**GIVEN TEXT:**
When GSA is utilized as a partial substitute for cement, the strength characteristics of concrete are influenced not only by the quantity of GSA replacement but also by several other factors, including cement content, W/C ratio, coarse aggregate content, fine aggregate content, and curing length. Therefore, it is crucial to examine the impact of these factors on the CS of GSA blended concrete and put forward a method for forecasting the CS of GSA blended concrete. Nevertheless, a prediction model for the CS of concrete with GSA has not yet been developed.

In recent years, engineers and academics have become increasingly interested in using ML techniques to predict the characteristics of building materials [14, 33, 50, 51]. The properties of GSA mixed concrete are sensitive to the mixing proportions and are influenced by many variables, making ML approaches the best option for predicting these properties. There is a suggestion to use more advanced techniques to minimize reliance on laboratory testing. Additionally, engineers should be equipped with essential tools and mathematical equations to predict the outcomes of tests [49, 56]. ML techniques may be used to provide alternate approaches and resolutions for both linear and nonlinear scenarios, whereby mathematical models are unsuccessful in precisely defining the interdependencies among the variables implicated in a given issue [15, 62].

**INSTRUCTION A:**
In the records below, quote every line from the one containing "genus: Coprulus" through the one containing "scientific name: Carex cristatella", inclusive.

**PROVIDED INFORMATION:**
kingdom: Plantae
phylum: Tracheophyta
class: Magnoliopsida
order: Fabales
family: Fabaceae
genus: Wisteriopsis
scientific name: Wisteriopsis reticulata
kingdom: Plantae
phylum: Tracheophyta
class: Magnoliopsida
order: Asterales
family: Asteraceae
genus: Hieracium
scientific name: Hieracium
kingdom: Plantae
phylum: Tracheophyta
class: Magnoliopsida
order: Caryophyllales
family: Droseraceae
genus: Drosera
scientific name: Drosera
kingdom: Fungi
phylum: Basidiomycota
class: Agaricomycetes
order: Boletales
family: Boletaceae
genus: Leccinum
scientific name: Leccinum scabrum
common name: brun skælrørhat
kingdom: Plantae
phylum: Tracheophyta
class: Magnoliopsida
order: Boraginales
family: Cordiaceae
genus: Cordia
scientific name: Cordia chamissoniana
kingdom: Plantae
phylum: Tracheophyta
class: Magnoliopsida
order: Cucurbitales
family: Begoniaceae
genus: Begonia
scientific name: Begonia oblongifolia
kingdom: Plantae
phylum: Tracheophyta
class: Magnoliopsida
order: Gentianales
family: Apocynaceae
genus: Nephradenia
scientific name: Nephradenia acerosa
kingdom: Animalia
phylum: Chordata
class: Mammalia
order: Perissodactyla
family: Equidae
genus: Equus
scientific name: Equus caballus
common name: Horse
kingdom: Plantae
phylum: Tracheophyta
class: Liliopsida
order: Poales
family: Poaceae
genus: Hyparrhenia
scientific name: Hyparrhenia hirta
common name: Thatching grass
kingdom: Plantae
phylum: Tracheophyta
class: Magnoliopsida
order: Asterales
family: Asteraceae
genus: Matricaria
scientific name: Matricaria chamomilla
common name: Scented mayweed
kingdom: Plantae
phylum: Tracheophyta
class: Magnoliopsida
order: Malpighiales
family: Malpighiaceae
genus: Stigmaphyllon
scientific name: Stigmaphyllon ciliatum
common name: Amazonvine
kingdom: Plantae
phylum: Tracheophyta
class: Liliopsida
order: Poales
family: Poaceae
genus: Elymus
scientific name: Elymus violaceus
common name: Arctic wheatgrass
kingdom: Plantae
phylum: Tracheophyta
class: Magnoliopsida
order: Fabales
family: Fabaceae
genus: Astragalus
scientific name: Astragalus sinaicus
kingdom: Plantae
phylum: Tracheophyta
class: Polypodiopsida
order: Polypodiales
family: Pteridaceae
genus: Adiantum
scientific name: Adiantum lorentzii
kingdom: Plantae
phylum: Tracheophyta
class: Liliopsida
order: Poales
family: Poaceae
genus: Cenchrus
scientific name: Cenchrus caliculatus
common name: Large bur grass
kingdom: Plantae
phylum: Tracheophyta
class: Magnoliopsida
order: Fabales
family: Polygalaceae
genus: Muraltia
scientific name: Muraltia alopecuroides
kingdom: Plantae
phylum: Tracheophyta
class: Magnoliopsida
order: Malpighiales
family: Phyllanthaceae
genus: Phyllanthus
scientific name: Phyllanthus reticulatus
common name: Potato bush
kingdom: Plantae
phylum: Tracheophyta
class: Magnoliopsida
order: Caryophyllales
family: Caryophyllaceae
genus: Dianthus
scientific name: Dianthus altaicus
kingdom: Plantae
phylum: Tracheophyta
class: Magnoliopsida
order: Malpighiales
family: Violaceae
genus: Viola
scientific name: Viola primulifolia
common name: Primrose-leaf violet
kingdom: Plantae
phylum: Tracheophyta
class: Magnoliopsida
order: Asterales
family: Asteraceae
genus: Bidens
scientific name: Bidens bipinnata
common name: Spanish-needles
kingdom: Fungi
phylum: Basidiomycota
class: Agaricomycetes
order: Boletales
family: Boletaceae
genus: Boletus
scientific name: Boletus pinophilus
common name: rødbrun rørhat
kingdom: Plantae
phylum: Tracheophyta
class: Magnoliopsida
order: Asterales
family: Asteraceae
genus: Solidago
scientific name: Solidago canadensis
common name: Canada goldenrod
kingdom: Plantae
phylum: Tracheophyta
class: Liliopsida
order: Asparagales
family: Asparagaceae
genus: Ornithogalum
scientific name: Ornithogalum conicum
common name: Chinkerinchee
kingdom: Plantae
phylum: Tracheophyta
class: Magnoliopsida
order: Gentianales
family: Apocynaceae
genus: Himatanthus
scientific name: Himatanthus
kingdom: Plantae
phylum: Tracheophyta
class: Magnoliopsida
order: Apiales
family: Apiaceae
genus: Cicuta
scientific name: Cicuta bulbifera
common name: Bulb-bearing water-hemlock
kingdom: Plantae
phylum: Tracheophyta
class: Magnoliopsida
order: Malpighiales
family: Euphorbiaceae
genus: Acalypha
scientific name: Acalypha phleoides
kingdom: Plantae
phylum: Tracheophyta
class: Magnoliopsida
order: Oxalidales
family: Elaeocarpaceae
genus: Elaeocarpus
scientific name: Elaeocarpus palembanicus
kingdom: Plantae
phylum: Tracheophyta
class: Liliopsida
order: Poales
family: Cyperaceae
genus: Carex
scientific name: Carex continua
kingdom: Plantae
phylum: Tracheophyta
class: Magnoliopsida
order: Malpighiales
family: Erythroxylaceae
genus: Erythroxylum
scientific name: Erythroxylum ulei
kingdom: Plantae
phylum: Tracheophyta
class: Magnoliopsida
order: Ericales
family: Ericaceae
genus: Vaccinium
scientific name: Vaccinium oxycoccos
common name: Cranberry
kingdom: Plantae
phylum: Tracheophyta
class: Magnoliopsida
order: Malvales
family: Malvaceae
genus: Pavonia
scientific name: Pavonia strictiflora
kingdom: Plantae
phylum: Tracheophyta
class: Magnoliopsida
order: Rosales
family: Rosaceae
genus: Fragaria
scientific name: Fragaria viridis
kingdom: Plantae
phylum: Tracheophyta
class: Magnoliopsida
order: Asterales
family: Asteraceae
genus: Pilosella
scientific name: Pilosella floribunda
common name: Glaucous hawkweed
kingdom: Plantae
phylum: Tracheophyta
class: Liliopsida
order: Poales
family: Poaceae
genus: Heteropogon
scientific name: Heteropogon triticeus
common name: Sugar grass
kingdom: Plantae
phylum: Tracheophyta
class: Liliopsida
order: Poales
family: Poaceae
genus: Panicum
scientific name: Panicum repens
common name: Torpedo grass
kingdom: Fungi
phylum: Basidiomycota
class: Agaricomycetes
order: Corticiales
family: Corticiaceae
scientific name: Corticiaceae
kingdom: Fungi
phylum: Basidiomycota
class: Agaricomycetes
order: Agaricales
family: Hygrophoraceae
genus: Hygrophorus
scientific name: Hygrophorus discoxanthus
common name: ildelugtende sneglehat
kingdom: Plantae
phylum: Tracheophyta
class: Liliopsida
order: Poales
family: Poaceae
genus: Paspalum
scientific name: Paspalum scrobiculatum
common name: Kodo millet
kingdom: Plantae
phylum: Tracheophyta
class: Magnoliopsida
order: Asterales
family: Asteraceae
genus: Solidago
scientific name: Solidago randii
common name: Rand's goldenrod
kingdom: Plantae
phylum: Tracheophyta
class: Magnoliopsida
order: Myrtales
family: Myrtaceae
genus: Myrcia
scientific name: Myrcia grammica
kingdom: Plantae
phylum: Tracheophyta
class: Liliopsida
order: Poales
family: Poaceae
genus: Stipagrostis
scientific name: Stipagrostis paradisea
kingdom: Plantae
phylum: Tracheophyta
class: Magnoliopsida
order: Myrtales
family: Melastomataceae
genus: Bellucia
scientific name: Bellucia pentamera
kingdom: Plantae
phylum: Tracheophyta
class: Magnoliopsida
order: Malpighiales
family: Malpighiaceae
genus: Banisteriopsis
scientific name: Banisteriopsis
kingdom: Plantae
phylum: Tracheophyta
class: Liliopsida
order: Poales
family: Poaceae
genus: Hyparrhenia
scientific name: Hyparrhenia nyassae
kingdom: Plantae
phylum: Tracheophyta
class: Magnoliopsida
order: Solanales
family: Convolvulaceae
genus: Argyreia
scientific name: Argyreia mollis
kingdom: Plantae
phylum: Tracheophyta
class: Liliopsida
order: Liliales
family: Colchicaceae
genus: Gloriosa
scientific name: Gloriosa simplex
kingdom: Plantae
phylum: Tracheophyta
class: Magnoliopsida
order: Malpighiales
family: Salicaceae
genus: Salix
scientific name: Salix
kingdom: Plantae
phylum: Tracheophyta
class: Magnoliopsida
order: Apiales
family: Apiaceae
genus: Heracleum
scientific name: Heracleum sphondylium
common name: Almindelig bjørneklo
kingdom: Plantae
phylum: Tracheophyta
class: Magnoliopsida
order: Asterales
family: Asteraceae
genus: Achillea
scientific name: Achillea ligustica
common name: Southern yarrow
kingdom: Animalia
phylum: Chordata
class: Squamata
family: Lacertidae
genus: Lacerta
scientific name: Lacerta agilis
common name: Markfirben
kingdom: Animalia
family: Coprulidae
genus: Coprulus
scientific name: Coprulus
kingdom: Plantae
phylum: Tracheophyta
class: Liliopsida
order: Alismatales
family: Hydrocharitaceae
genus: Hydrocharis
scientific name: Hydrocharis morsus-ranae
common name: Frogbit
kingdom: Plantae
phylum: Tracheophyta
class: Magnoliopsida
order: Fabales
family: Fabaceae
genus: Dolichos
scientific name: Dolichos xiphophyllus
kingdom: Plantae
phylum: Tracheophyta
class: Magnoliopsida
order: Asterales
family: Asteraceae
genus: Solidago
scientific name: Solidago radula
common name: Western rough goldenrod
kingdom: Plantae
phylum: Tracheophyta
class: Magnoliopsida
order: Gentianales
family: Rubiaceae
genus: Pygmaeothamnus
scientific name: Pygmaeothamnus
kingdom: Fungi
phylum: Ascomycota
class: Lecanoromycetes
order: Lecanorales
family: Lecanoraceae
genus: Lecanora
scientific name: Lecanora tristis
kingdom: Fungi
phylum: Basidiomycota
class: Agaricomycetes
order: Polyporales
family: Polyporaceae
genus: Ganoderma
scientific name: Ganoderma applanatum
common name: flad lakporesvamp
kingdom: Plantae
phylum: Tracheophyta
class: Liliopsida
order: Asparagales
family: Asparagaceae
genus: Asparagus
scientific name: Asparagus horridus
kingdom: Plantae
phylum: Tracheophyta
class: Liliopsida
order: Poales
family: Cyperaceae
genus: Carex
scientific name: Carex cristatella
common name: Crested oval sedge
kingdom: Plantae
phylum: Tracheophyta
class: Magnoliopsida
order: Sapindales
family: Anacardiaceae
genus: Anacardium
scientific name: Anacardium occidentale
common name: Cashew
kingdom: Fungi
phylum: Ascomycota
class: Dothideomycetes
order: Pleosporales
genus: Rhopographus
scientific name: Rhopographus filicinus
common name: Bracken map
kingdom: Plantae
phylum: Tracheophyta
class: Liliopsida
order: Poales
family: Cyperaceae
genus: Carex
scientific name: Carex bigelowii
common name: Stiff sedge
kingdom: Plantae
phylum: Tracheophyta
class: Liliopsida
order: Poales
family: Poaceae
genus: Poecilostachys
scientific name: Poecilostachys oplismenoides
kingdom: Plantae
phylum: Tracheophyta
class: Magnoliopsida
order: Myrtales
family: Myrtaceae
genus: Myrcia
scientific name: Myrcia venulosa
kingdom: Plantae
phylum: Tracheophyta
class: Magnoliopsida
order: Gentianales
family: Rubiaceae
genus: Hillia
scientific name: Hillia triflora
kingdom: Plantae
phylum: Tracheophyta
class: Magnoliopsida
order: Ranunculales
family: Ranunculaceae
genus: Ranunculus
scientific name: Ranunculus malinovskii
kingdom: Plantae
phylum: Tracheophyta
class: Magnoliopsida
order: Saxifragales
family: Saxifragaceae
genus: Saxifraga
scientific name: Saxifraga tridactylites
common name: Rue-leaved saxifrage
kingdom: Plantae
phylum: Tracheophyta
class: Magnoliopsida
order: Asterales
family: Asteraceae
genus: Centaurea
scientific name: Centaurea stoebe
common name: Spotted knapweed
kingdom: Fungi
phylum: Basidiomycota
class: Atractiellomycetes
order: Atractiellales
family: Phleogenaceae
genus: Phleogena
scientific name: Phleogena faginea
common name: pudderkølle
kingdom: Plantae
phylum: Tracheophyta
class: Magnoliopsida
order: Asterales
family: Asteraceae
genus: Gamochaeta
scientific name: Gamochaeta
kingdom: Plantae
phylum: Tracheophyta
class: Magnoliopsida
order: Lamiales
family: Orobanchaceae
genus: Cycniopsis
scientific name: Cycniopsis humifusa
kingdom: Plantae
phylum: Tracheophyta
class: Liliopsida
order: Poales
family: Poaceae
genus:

**INSTRUCTION B:**
What does the text on GSA blended concrete say has not yet been developed?

**WORKED ANSWER A:**
genus: Coprulus
scientific name: Coprulus
kingdom: Plantae
phylum: Tracheophyta
class: Liliopsida
order: Alismatales
family: Hydrocharitaceae
genus: Hydrocharis
scientific name: Hydrocharis morsus-ranae
common name: Frogbit
kingdom: Plantae
phylum: Tracheophyta
class: Magnoliopsida
order: Fabales
family: Fabaceae
genus: Dolichos
scientific name: Dolichos xiphophyllus
kingdom: Plantae
phylum: Tracheophyta
class: Magnoliopsida
order: Asterales
family: Asteraceae
genus: Solidago
scientific name: Solidago radula
common name: Western rough goldenrod
kingdom: Plantae
phylum: Tracheophyta
class: Magnoliopsida
order: Gentianales
family: Rubiaceae
genus: Pygmaeothamnus
scientific name: Pygmaeothamnus
kingdom: Fungi
phylum: Ascomycota
class: Lecanoromycetes
order: Lecanorales
family: Lecanoraceae
genus: Lecanora
scientific name: Lecanora tristis
kingdom: Fungi
phylum: Basidiomycota
class: Agaricomycetes
order: Polyporales
family: Polyporaceae
genus: Ganoderma
scientific name: Ganoderma applanatum
common name: flad lakporesvamp
kingdom: Plantae
phylum: Tracheophyta
class: Liliopsida
order: Asparagales
family: Asparagaceae
genus: Asparagus
scientific name: Asparagus horridus
kingdom: Plantae
phylum: Tracheophyta
class: Liliopsida
order: Poales
family: Cyperaceae
genus: Carex
scientific name: Carex cristatella

**WORKED ANSWER B:**
A prediction model for the CS of concrete with GSA.